### [Task goal]
Please revise the lines below by changing every "common name" to "vernacular name" and leaving everything else the same.

┌──

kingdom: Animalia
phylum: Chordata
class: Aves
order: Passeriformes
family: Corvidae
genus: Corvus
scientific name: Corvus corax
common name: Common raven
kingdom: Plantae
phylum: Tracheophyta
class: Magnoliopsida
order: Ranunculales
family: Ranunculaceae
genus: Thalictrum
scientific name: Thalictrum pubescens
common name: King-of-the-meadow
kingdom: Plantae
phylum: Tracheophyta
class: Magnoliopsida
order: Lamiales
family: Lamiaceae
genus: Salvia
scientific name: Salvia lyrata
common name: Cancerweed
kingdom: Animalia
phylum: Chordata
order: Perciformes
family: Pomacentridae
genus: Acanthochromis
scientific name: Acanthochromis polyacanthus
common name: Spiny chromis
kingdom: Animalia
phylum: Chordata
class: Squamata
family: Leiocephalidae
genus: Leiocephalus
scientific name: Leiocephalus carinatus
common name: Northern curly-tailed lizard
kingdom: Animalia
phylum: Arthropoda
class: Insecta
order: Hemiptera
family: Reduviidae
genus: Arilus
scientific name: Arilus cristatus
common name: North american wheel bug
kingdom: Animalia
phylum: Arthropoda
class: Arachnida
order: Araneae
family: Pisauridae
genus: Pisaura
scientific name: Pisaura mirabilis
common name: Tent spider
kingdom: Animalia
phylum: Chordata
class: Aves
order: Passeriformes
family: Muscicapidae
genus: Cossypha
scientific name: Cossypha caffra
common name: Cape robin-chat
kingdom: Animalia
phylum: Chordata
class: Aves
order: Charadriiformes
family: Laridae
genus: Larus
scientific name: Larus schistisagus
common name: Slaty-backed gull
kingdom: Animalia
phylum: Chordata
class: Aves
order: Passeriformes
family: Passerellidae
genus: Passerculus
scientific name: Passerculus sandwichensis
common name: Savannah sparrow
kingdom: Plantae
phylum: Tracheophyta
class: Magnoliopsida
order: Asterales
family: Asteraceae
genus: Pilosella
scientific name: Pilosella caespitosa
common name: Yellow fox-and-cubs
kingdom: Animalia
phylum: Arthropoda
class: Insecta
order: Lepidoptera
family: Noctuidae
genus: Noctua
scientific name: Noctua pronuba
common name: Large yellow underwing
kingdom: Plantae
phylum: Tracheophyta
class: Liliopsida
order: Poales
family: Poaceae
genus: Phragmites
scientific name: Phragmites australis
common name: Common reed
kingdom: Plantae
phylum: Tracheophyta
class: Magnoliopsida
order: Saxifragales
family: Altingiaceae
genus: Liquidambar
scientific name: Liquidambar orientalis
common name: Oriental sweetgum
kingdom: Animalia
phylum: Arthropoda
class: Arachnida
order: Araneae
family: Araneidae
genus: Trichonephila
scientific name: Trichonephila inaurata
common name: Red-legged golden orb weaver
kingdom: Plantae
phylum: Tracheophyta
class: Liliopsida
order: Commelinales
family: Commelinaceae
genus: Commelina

└──

### [Written answer]
kingdom: Animalia
phylum: Chordata
class: Aves
order: Passeriformes
family: Corvidae
genus: Corvus
scientific name: Corvus corax
vernacular name: Common raven
kingdom: Plantae
phylum: Tracheophyta
class: Magnoliopsida
order: Ranunculales
family: Ranunculaceae
genus: Thalictrum
scientific name: Thalictrum pubescens
vernacular name: King-of-the-meadow
kingdom: Plantae
phylum: Tracheophyta
class: Magnoliopsida
order: Lamiales
family: Lamiaceae
genus: Salvia
scientific name: Salvia lyrata
vernacular name: Cancerweed
kingdom: Animalia
phylum: Chordata
order: Perciformes
family: Pomacentridae
genus: Acanthochromis
scientific name: Acanthochromis polyacanthus
vernacular name: Spiny chromis
kingdom: Animalia
phylum: Chordata
class: Squamata
family: Leiocephalidae
genus: Leiocephalus
scientific name: Leiocephalus carinatus
vernacular name: Northern curly-tailed lizard
kingdom: Animalia
phylum: Arthropoda
class: Insecta
order: Hemiptera
family: Reduviidae
genus: Arilus
scientific name: Arilus cristatus
vernacular name: North american wheel bug
kingdom: Animalia
phylum: Arthropoda
class: Arachnida
order: Araneae
family: Pisauridae
genus: Pisaura
scientific name: Pisaura mirabilis
vernacular name: Tent spider
kingdom: Animalia
phylum: Chordata
class: Aves
order: Passeriformes
family: Muscicapidae
genus: Cossypha
scientific name: Cossypha caffra
vernacular name: Cape robin-chat
kingdom: Animalia
phylum: Chordata
class: Aves
order: Charadriiformes
family: Laridae
genus: Larus
scientific name: Larus schistisagus
vernacular name: Slaty-backed gull
kingdom: Animalia
phylum: Chordata
class: Aves
order: Passeriformes
family: Passerellidae
genus: Passerculus
scientific name: Passerculus sandwichensis
vernacular name: Savannah sparrow
kingdom: Plantae
phylum: Tracheophyta
class: Magnoliopsida
order: Asterales
family: Asteraceae
genus: Pilosella
scientific name: Pilosella caespitosa
vernacular name: Yellow fox-and-cubs
kingdom: Animalia
phylum: Arthropoda
class: Insecta
order: Lepidoptera
family: Noctuidae
genus: Noctua
scientific name: Noctua pronuba
vernacular name: Large yellow underwing
kingdom: Plantae
phylum: Tracheophyta
class: Liliopsida
order: Poales
family: Poaceae
genus: Phragmites
scientific name: Phragmites australis
vernacular name: Common reed
kingdom: Plantae
phylum: Tracheophyta
class: Magnoliopsida
order: Saxifragales
family: Altingiaceae
genus: Liquidambar
scientific name: Liquidambar orientalis
vernacular name: Oriental sweetgum
kingdom: Animalia
phylum: Arthropoda
class: Arachnida
order: Araneae
family: Araneidae
genus: Trichonephila
scientific name: Trichonephila inaurata
vernacular name: Red-legged golden orb weaver
kingdom: Plantae
phylum: Tracheophyta
class: Liliopsida
order: Commelinales
family: Commelinaceae
genus: Commelina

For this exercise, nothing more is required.